Content starts

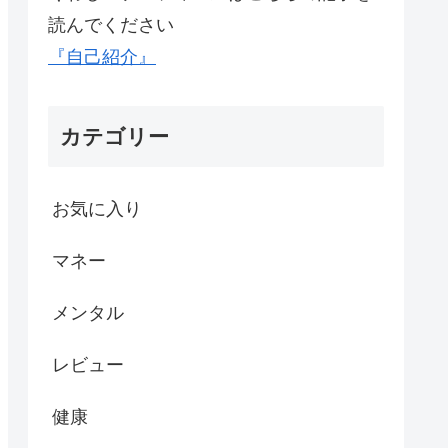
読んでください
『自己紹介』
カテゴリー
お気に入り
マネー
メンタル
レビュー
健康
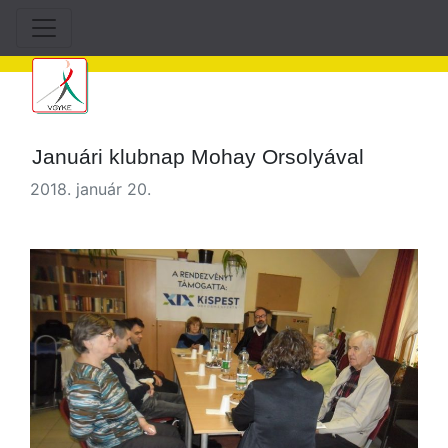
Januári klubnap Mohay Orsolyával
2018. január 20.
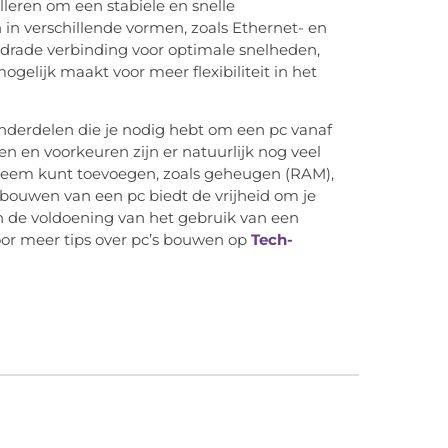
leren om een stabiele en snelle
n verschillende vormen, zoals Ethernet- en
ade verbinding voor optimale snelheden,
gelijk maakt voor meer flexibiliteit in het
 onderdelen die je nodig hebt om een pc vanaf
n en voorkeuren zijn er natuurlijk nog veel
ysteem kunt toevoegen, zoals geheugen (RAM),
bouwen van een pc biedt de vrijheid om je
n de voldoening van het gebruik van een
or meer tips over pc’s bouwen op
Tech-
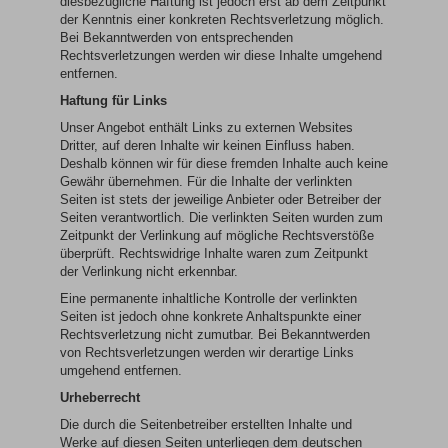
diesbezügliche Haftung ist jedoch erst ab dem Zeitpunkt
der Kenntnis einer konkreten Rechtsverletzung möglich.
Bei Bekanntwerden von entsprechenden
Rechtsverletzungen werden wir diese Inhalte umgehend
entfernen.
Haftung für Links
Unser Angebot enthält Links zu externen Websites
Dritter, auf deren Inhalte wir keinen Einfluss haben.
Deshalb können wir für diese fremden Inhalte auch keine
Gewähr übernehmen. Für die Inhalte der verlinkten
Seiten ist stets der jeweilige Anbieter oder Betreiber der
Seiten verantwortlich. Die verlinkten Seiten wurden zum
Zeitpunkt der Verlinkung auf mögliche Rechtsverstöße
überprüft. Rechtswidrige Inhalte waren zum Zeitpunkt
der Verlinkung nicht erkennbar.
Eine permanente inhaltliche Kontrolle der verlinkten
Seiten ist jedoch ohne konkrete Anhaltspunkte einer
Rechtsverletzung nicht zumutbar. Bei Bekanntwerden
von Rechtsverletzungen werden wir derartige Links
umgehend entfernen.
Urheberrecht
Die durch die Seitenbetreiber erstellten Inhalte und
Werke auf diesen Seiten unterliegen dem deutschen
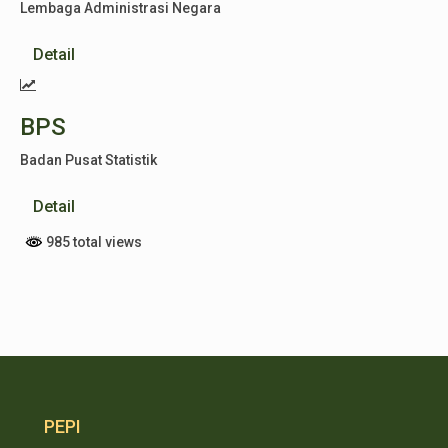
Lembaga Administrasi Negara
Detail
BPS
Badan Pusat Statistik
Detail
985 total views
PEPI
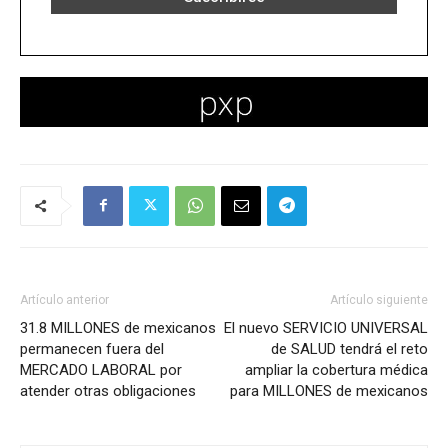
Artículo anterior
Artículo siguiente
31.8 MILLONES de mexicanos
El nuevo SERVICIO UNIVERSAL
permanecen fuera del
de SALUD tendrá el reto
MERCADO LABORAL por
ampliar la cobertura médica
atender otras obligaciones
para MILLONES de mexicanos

Content ends
Content starts

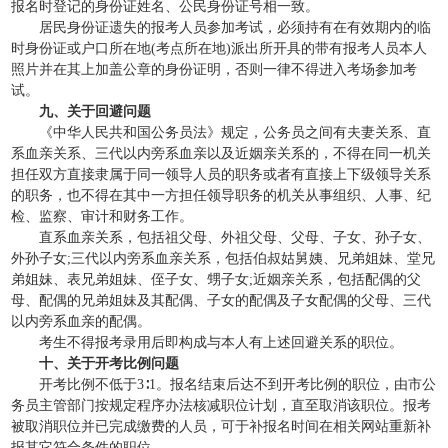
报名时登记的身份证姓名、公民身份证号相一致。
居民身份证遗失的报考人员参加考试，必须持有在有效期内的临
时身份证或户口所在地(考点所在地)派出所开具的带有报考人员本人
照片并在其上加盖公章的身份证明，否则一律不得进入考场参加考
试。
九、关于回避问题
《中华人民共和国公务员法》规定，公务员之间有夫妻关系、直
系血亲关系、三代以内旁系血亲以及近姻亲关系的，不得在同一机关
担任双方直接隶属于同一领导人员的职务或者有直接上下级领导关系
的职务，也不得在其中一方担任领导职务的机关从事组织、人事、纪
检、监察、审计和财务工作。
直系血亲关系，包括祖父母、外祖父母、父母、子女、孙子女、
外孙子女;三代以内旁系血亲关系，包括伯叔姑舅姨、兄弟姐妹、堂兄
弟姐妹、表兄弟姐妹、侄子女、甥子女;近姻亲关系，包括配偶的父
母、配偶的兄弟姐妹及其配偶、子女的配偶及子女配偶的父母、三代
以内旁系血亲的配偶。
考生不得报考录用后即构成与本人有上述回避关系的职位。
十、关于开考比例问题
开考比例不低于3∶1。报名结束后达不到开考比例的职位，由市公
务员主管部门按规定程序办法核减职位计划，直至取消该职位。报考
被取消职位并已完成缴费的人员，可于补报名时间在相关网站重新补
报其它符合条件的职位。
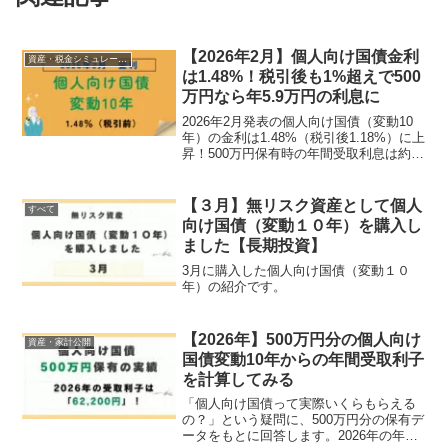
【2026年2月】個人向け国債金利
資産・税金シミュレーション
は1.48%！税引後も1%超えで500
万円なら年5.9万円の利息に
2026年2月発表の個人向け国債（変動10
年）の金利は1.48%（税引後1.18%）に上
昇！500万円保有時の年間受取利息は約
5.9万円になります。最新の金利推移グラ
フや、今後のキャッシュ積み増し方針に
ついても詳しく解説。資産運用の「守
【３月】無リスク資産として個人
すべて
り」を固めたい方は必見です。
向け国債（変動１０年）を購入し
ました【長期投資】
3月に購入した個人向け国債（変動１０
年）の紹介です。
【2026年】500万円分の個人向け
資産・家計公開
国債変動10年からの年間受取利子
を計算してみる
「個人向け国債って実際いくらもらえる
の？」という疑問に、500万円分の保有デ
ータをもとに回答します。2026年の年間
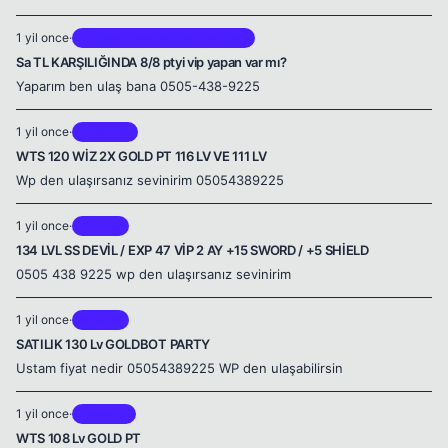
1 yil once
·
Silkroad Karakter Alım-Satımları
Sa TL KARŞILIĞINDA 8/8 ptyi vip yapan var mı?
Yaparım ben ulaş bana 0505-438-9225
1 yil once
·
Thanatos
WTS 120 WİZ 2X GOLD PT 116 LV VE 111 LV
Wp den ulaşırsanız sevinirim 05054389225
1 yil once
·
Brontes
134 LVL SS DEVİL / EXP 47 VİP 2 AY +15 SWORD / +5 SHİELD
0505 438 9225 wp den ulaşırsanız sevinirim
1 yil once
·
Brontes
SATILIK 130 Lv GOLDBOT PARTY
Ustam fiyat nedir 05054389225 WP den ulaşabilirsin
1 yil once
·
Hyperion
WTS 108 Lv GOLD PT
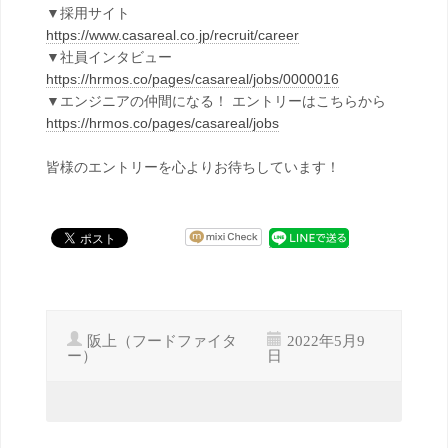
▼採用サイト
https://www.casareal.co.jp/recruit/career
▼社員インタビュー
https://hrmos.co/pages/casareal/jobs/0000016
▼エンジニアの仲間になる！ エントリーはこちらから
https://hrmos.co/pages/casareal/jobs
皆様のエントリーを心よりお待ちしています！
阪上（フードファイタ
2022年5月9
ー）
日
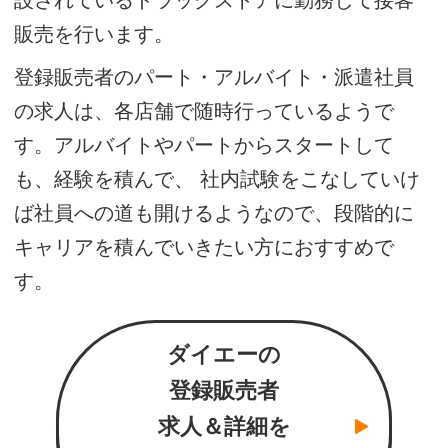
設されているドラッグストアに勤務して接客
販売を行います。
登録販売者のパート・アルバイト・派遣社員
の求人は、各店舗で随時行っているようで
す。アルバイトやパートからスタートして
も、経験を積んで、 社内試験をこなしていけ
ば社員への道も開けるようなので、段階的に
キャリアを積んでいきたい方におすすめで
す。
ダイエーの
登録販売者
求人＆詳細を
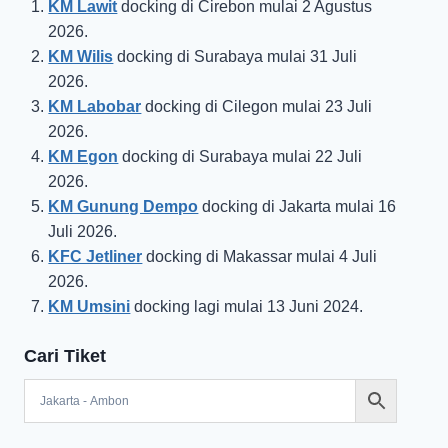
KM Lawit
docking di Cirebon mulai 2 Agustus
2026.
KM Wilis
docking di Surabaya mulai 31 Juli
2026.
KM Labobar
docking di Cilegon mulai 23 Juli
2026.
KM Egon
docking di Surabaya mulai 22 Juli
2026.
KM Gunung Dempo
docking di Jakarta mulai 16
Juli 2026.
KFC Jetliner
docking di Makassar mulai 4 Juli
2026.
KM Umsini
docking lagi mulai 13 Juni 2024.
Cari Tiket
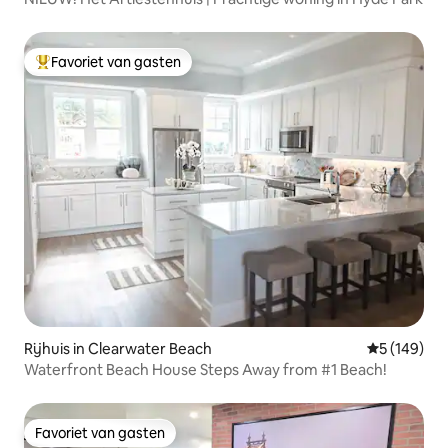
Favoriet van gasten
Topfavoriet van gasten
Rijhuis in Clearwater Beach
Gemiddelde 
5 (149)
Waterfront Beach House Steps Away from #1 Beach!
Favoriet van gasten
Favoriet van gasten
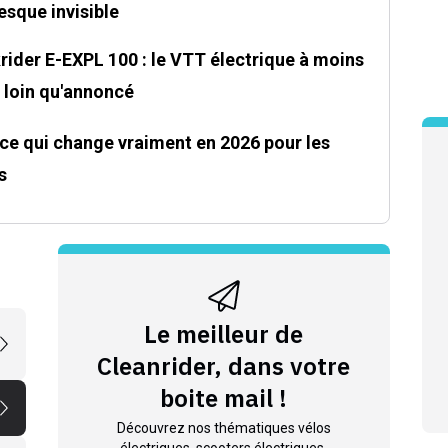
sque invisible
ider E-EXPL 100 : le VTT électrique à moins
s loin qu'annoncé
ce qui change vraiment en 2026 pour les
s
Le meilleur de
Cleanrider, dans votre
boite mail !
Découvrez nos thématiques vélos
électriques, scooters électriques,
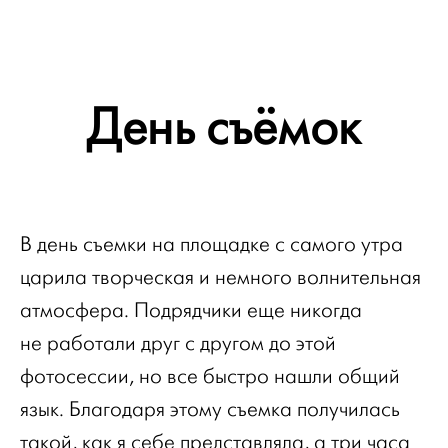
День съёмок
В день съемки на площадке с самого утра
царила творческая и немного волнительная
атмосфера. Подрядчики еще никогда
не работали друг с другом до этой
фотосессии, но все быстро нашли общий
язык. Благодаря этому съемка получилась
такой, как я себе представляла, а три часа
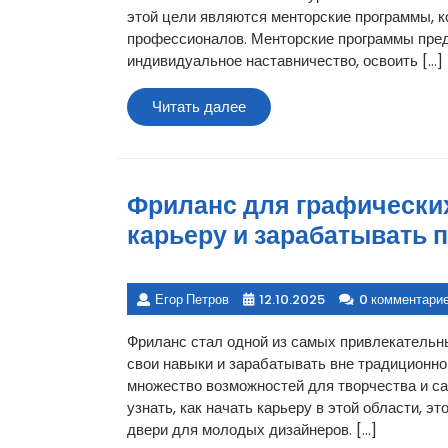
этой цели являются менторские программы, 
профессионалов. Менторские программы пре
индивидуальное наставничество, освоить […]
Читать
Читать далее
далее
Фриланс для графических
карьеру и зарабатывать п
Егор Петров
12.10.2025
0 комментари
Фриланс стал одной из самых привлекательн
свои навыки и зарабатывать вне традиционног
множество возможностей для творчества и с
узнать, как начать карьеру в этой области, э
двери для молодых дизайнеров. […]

Content ends

If a line in the material above holds "zoals", copy it.

- _REPLY_
n verschillende vormen, zoals Ethernet- en
ysteem kunt toevoegen, zoals geheugen (RAM),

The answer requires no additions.